There is a users table present in a MySQL database.

We want to migrate the data into AMazon S3 for further analysis using Amazon Redshift.

Day1 - Export 10 rows of data from users table (Total Rows: 10)
Day2 - Export 2 additional rows of data from users table (Total Rows: 12)
Day3 - Export a modified row and a new row of data from users table (Total Rows: 13)

Proposed S3 data folder/naming conventions:

s3://data/users/YYYYMMDD/users-YYYYMMDDHHMMSS.csv

Amazon Redshift loads data as follows for querying all rows from users:

create EXTERNAL TABLE redshift_users from s3://data/users

Questions:

We are assuming the modified row on Day3 will take precedence from the data available on Day1?
What if 2 existing rows are deleted on Day4, how should this be stored in S3 which can be understood by Redshift?
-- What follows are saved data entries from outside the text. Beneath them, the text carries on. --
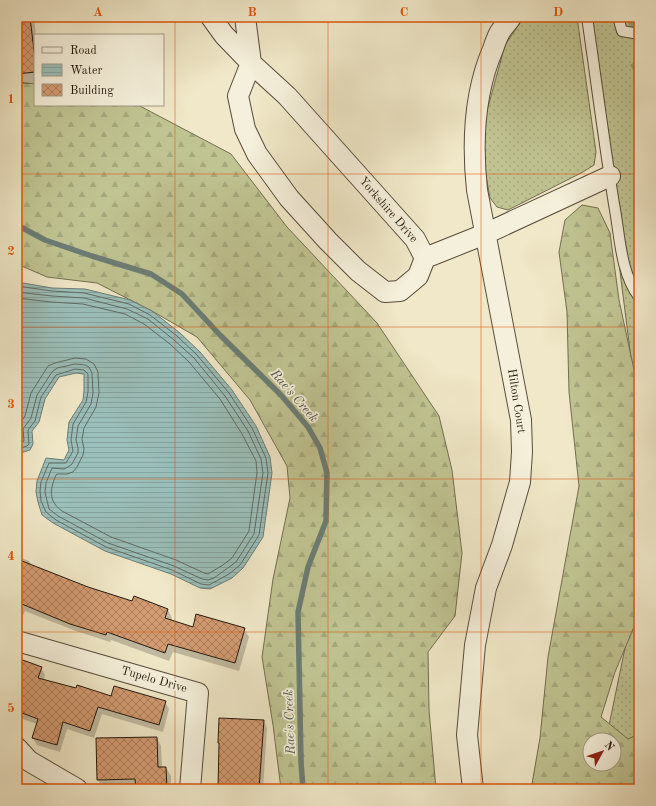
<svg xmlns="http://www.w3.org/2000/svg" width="656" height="806" font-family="'Old Standard TT',serif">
  <defs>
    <pattern id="grass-dots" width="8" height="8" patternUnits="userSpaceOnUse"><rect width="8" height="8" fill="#c0c492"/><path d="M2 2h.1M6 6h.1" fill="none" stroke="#a5a87d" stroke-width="1.8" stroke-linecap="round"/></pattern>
    <pattern id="forest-firs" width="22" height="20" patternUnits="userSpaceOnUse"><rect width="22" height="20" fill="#c0c492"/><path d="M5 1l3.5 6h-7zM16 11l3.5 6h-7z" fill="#a5a87d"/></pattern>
    <pattern id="water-rules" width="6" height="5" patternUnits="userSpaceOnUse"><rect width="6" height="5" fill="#9bbfba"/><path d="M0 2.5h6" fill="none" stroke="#85a39f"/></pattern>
    <pattern id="building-cross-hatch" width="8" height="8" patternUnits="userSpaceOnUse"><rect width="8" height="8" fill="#d39b71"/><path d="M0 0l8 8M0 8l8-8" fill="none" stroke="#ab7d5b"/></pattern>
  </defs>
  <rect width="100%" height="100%" fill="#f0e8c8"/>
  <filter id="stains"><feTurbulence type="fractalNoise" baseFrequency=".005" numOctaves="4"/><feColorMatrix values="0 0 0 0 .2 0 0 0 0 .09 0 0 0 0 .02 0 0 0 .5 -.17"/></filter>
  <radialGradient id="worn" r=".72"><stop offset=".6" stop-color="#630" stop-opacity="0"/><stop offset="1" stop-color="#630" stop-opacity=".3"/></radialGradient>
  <!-- grass -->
  <path fill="url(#grass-dots)" stroke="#726e4f" d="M524 17H577L596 152 594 165 583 172 508 210 497 207 490 198 485 170 484 139 487 111 505 45Z
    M588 17H639V422Z
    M639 580V789H596L614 764V740H606Z"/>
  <!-- forest -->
  <path fill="url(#forest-firs)" stroke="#726e4f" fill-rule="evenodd" d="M17 82 35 84V105H138L231 154 287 227 377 323 439 416 452 470 462 553 455 616 428 652 429 710 436 789H281L273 725 262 657 273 579 290 498 287 466 250 400 197 337 152 311 97 283 47 277 17 264Z
    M582 205 598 208 610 233 619 300 639 393V615L615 672 601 717 628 739 639 734V789H529L532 784 540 738 548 657 579 486 569 392 567 312 559 252 565 220ZM590 740H614V764H590Z"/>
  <!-- water -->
  <path fill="url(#water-rules)" stroke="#6b7c74" d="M17 282 52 288 85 289 130 300 152 311 180 333 200 352 232 390 256 426 270 457 272 473 263 537 243 568 232 578 210 589 200 588 171 574 105 551 53 523 42 515 38 502 36 492 37 481 46 458 64 460 69 450 67 440 69 422 83 400 84 391V374L76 373 59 377 45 399 39 422 32 431 33 444 30 450 17 454Z"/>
  <!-- shadow -->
  <path fill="#0003" d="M17 17H34L36 35H35V83L17 85Z
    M288 17H308L290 20Z
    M634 17H639V37L634 36 628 23 635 18Z
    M639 59V79L630 65Z
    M17 556 29 561 32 567 88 588 133 602 168 610 172 618 171 621 193 628 244 629 249 637 239 671 173 652 169 661 111 640 110 642 76 631 25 611 21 620 17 618Z
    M17 659 41 668 45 675 44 680 112 698 165 702 169 709 163 732 102 714 94 738 67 729 60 752 37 745 33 738 37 724 17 717Z
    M264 721 267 728 263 789H219L220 746 219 743Z
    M157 738 161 746 162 768H166L171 776V789H137V787L103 788 98 780Z
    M17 785 25 789H17Z"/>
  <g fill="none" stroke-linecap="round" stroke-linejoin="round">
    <!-- shore -->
    <path stroke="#606b63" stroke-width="1" d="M17 286 52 291 84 293 129 304 150 315 177 336 197 355 229 393 252 428 266 458 268 473 259 535 240 565 229 574 209 585 201 584 172 570 106 547 56 520 46 512 41 501 40 491 41 482 49 463H66L73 451 71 440 73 424 86 402 88 392V374L84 370 75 369 56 375 41 397 35 421 28 430 29 444 27 446 17 449
      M17 292 52 296 84 298 127 309 148 319 174 340 194 358 225 396 248 431 261 459 263 473 254 534 236 562 214 578 208 580 202 579 174 566 108 543 58 516 49 509 45 492 46 483 52 468 64 469 68 467 72 464 78 453V448L76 440 78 426 91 404 93 393 92 373 89 367 85 365 75 364 57 368 52 372 37 395 31 418 23 429 24 441 17 444
      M17 298 51 302 83 304 125 314 144 324 170 344 189 362 220 399 242 434 256 461 257 473 255 487 249 531 232 558 223 565 208 574 204 573 176 560 111 537 62 511C48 501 50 489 56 475L57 474H67L73 472 77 467 83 455 84 449 82 439 84 428 96 407 99 393 98 372 94 364 86 359 75 358 55 363 48 366 31 393 25 416 18 426 17 438"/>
    <!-- stream -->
    <path stroke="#6b7c74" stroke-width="5.5" d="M17 225 45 240 92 256 151 274 182 294 220 335 281 395 308 427 320 448 327 473 326 521 308 567 298 612 301 762 303 789"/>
  </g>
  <!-- building -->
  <path fill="url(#building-cross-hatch)" stroke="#24170c" d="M17 17H30L35 59V72L17 74Z
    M17 559 88 587 132 601 134 596 168 609 165 618 193 627 196 614 245 628 235 663 168 644 165 653 107 632 106 635 70 624 17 602Z
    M17 658 42 667 38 678 76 688 77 685 111 696 114 686 166 701 159 725 98 707 90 731 63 722 57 745 32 738 38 719 17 711Z
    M219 718 264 720 259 789H218L219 743H218Z
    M157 737 158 767H166L167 789H136L135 779 97 780 96 738Z"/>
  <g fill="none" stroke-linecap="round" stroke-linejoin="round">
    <!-- service casing -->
    <g stroke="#574b3b" stroke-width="12">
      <path id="service" d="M587 17C596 79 604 142 614 204 620 235 620 272 639 297
        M618 17 622 31 639 34"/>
    </g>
    <!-- minor casing -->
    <g stroke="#574b3b" stroke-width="22">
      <path id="minor" d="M211 17 224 35 251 63 287 96 415 239 425 258 485 234 610 176
        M245 17 251 63 238 96 245 129 257 154 289 198 328 241 358 271 385 292 400 291 418 276 425 258
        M17 641 198 693 190 789
        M17 748 29 761 77 789
        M473 789 467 735 475 645 486 588 502 545 520 482 522 452 521 420 477 190C472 143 474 93 493 49 495 43 497 37 500 32 503 27 508 22 511 17"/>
    </g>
    <!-- service -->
    <use href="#service" stroke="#f5f0db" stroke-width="10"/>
    <!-- minor -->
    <use href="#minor" stroke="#f5f0db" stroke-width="20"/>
  </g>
  <!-- grid -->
  <path fill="none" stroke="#de560c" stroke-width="1" stroke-opacity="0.55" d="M175 17V789M328 17V789M481 17V789M17 174H639M17 327H639M17 479H639M17 632H639"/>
  <g text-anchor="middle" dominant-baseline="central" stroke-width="3.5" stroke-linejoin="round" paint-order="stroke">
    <!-- street labels -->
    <g font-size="12" fill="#24170c" stroke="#f5f0db">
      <text transform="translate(388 210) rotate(49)">Yorkshire Drive</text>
      <text transform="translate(516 401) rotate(81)">Hilton Court</text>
      <text transform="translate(154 680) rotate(16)">Tupelo Drive</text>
    </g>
    <!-- water labels -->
    <g font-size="13" font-style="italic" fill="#4e5249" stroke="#f5f0db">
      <text transform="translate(294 396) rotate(49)">Rae's Creek</text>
      <text transform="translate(290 722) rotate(-92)">Rae's Creek</text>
    </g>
  </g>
  <!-- margin -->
  <rect width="656" height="806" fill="none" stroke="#f0e8c8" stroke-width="44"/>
  <!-- legend -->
  <rect x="34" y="34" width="130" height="72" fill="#f5f0db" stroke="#a19988"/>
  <rect x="42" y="47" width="20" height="6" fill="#f5f0db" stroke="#a19988"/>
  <text x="70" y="54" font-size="12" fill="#24170c">Road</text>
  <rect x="42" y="64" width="20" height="12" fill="url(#water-rules)" stroke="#a19988"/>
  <text x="70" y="74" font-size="12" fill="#24170c">Water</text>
  <rect x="42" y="84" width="20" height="12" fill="url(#building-cross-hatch)" stroke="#a19988"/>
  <text x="70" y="94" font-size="12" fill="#24170c">Building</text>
  <!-- north arrow -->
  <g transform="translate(602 752) rotate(50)"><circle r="19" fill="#f5f0db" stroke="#a19988"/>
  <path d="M0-3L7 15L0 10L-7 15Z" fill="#8f2418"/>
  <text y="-6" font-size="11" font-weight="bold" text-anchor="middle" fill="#24170c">N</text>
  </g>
  <rect x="22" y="22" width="612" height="762" fill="none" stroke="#de560c" stroke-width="1.5"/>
  <g font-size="13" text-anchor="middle" font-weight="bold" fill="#de560c">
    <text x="98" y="16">A</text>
    <text x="252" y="16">B</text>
    <text x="404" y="16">C</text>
    <text x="558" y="16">D</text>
    <text x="11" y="103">1</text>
    <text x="11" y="255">2</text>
    <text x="11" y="408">3</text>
    <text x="11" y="560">4</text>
    <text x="11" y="712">5</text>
  </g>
  <rect width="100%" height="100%" filter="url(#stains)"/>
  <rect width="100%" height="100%" fill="url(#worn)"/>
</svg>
Jon Scott Jon Scott · Accepted Answer · 2019-06-13T18:06:32

To answer your questions:

You assume that a new row will take precedence automatically over an older row - this is NOT the case. You need to add a "processed_timestamp" column to your data and process that inside your query - your query must work out how to get the latest row only (I use window functions for this).
Usually you cannot physically delete rows sensibly from S3. You need to implement a logical deletion process in conjunction with #1 above.